Brexit and Financial Services Firms
With Britain’s exit from the EU fast approaching (March 2019), we look at the regulator’s position on Brexit, the implications for UK firms with EEA clients and EEA incoming firms with UK clients, and how firms should be planning ahead for exit day.
FCA focus on Brexit
The FCA has dedicated a high level of resource to planning for Brexit and is aware of the impact Brexit is going to have on financial services regulation generally and on regulated firms.
The EU (Withdrawal) Bill will convert existing EU legislation into UK law and preserve existing UK laws which implement EU obligations. The FCA is currently reviewing the FCA Handbook of Rules and Guidance to see where changes may be required in light of the legislative changes.
Passporting rights
The FCA recognises that firms that rely on passporting rights will not be able to carry on their business in order to meet their contractual obligations until they gain authorisation for the state in which they are undertaking such cross-border /branch business or by using a passport granted by another member state in which they are authorised. The FCA sees this as a particular concern for insurance business (the ability to pay claims and receive premiums from policyholders on a cross-border basis) and for cross-border derivative products.
These risks affect both the UK and the EU. The FCA envisages that during the transition or implementation period, a solution will be found so as to reduce the risks to financial stability. One of the best ways to mitigate these risks would be an agreement with the EU to allow existing contracts to continue in force.
The UK government has said it will legislate if necessary to allow European counterparties to service contracts with UK entities after Brexit; however, no reciprocal agreement from EU authorities has been made as yet. Any such agreement relies on a formal agreement and the adoption of a transition or implementation period.
EEA firms with a UK branch or which offer cross-border services into the UK
The UK government has made a commitment to allow EEA firms to continue to operate and service contracts by granting temporary permissions for firms (such as with the consumer credit interim permission regime when the FCA took over supervision from the Office of Fair Trading). Such firms will need to notify the FCA if they intend to use such a temporary permission before exit day.
The FCA are carrying out a survey of EEA firms that passport into the UK or which market funds in the UK which is intended to help the FCA design the temporary permissions scheme. This survey closes on 11 May.
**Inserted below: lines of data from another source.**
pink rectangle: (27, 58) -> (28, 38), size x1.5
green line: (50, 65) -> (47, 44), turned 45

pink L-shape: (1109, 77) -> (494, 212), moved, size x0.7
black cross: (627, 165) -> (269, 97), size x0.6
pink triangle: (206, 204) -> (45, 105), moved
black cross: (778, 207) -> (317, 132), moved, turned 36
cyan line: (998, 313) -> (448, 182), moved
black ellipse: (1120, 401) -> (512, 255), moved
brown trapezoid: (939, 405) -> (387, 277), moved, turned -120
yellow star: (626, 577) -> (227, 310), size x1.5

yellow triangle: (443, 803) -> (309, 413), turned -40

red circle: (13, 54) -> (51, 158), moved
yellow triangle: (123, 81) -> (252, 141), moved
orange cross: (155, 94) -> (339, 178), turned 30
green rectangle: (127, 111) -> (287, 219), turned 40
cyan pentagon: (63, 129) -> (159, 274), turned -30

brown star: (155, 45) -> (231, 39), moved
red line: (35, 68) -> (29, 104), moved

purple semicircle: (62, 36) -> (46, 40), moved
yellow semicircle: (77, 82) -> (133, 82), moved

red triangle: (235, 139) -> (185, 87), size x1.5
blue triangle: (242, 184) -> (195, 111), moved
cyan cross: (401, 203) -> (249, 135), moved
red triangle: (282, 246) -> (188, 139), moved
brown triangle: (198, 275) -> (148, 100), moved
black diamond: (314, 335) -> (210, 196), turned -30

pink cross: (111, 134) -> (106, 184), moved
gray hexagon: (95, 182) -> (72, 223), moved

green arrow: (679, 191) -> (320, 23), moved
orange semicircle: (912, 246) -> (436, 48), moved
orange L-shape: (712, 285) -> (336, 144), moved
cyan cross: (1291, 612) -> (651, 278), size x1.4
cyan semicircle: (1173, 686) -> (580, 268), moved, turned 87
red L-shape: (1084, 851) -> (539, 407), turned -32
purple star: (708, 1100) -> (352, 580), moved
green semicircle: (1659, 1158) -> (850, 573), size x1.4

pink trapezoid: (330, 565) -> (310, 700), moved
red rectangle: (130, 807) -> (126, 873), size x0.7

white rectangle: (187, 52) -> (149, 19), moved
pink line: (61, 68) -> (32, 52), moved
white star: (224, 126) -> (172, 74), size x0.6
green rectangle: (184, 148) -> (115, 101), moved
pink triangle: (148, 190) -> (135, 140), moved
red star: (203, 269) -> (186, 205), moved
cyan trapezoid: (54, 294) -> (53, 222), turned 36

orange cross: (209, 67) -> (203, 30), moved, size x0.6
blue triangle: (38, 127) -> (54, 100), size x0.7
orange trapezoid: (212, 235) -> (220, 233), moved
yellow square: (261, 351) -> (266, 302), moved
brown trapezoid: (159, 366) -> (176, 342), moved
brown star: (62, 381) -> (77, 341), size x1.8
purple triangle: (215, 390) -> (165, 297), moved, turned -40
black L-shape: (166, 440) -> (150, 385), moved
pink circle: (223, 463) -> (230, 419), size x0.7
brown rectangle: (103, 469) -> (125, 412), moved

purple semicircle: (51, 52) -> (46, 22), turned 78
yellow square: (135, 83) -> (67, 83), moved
UK firms with an EEA branch or which offer cross-border services into the EEA
The FCA is advising UK firms that service clients in the EEA to continue to prepare for a range of scenarios. Such firms should discuss these arrangements and the implications of a transition period with the relevant EU regulator in the state(s) in which they do business. EU regulators (including the CSSF in Luxembourg, BaFIN in Germany, the French AMF and the Central Bank of Ireland) are in active discussions with UK firms looking at setting up a subsidiary in their respective states so as to continue to offer services to EEA clients. The key issue for firms will be how much of the business needs to move to that subsidiary and how much can be outsourced back to the UK so as to satisfy the regulator that the business is being operated from that location and therefore that it can be appropriately supervised and when such relocation is required (ie before March 2019 or, if the regulators come to an agreement, during a transition period). Firms should also bear in mind how long the authorisation process will take in the jurisdiction so as to ensure it has the required permissions in place in time for March 2019 if a transition period is not agreed.
Last year the European Securities and Markets Authority (ESMA) set up a forum, the Supervisory Coordination Network, to allow national regulators to discuss cases involving UK entities looking to relocate to Europe. ESMA wants to ensure that such UK firms that move any part of their business from the UK do not base that decision on the prospect of a national regulator enforcing less-strict standards than a supervisor in another country. National regulators are therefore mindful to avoid the creation of mere letterbox entities in their jurisdiction so it will be important to discuss with the regulators what operations can be delegated back to the UK.
There is a lot of work still to be done to agree a transition period; we would advise UK firms wishing to continue to service EEA clients from March 2019 to initiate discussions as soon as possible with EU regulators if they have not already done so.